Diving for Sunken Treasure

A treasure chest?
You are diving a wreck when you find a shiny trinket that appears valuable. Do you:
a) Leave it where it is..you still remember kindergarten when you learned to “look with your eyes, not with your hands”
b) Hide it in your bathing suit (remember that scene from Pulp Fiction…) you will study it later and hopefully make a million dollars off of it
c) Proudly display it to everyone you com in contact with until the local authorities cart you off to jail for stealing national treasures
CNN recently ran a story about a diver who found a pocket watch near a wreck, and decided to go with a modified version of choice b above. Instead of looking to make a million on it, he spent 9 years researching the history behind it and looking for the current-day, rightful owner.
The story got me thinking about the possibilities of the sunken treasure that lies beneath the waves, and the possibilities of turning my aquatic hobby into a money making venture.

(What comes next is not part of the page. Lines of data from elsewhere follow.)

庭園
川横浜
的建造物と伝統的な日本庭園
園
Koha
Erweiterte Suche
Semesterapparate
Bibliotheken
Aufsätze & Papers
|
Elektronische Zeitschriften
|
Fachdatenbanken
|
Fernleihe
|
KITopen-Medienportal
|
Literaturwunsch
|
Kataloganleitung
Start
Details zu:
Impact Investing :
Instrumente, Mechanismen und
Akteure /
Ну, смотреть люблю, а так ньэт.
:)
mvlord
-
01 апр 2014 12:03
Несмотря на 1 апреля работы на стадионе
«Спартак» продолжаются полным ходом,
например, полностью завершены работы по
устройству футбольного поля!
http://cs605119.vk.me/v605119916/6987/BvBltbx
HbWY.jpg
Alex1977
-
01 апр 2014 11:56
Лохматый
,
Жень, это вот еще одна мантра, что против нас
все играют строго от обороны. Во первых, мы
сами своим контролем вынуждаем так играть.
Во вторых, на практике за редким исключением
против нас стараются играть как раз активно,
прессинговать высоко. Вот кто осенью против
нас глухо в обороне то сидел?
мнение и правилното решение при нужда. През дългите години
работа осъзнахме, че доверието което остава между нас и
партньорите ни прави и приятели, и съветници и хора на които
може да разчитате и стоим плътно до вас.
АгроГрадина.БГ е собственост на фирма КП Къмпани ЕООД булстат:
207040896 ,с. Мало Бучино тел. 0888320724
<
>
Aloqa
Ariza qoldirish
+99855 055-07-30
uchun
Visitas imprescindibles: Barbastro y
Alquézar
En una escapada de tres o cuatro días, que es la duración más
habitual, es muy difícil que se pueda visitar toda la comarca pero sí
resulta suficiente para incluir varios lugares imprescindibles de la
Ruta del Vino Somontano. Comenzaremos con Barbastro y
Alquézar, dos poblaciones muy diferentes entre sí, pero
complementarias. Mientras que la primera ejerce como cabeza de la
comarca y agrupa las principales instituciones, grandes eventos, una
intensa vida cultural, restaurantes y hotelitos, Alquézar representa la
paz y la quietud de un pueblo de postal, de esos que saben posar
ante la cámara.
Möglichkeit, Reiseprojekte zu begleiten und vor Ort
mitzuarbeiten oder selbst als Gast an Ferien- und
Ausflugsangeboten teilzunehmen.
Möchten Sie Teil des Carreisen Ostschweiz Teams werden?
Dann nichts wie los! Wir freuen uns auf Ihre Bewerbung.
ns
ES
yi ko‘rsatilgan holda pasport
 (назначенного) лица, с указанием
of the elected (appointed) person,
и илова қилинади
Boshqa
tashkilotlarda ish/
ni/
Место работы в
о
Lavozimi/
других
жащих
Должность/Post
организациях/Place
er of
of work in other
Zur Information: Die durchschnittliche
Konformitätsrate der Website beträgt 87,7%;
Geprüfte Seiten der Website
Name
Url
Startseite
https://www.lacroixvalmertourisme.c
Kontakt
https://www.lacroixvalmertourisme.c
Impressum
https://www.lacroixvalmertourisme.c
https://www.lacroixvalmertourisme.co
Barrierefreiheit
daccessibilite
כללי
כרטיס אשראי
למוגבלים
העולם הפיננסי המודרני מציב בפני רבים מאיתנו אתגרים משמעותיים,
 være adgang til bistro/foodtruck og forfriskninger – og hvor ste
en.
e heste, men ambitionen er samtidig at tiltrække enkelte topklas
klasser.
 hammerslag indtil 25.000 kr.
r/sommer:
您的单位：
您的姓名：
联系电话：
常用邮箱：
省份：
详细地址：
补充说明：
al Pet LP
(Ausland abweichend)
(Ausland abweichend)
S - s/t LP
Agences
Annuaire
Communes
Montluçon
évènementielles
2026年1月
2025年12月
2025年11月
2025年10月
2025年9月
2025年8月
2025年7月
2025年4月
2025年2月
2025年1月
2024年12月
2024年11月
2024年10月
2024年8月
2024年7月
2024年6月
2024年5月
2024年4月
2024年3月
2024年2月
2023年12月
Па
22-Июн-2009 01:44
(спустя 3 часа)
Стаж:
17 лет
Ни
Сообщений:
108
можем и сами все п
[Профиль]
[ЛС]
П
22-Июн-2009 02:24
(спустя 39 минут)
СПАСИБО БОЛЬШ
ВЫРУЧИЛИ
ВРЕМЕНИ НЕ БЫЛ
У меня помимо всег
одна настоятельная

After some research I have learned that, sadly, there is no direct line from the sea floor to my pocket. Underwater treasure hunting is governed by the U.N. Law of the Sea, which is about as straightforward as a slinky. The original ship owner, the location of the wreck, the contents of the cargo, the phase of the moon and even the number of goals last scored by Manchester United all seem to play a part in the ultimate meaning of “finders keepers.”
Many privately owned underwater archeology companies (ie. treasure hunters) ply the planet’s oceans each year looking for riches. You’d be hard pressed to actually name one of these companies, however, as they are more secretive than the SPECTRE bad guys in the old James Bond movies (but actually have access to even cooler gadgets.) One such company found $500 million in coins last year, shipped it all back home, buried it in their backyard, then raised their hand and said “Um…we think we might have found something.” The Spanish government is still trying to get the booty back, resorting to armed encounters and public claims of grave robbing in order to “persuade” the salvage shop to return the loot.
Since I’ll be spending my lottery winnings on that $95 million orca yacht, I won’t be able to afford the high tech toys needed for the salvage operation. And since this blog is gathering a healthy following of divers, it looks like the secrecy requirement isn’t going to work either. Guess I’ll have to stick to salvaging the usual abandoned dive gear and old bottles…although a piece of Andrea Doria china would be nice.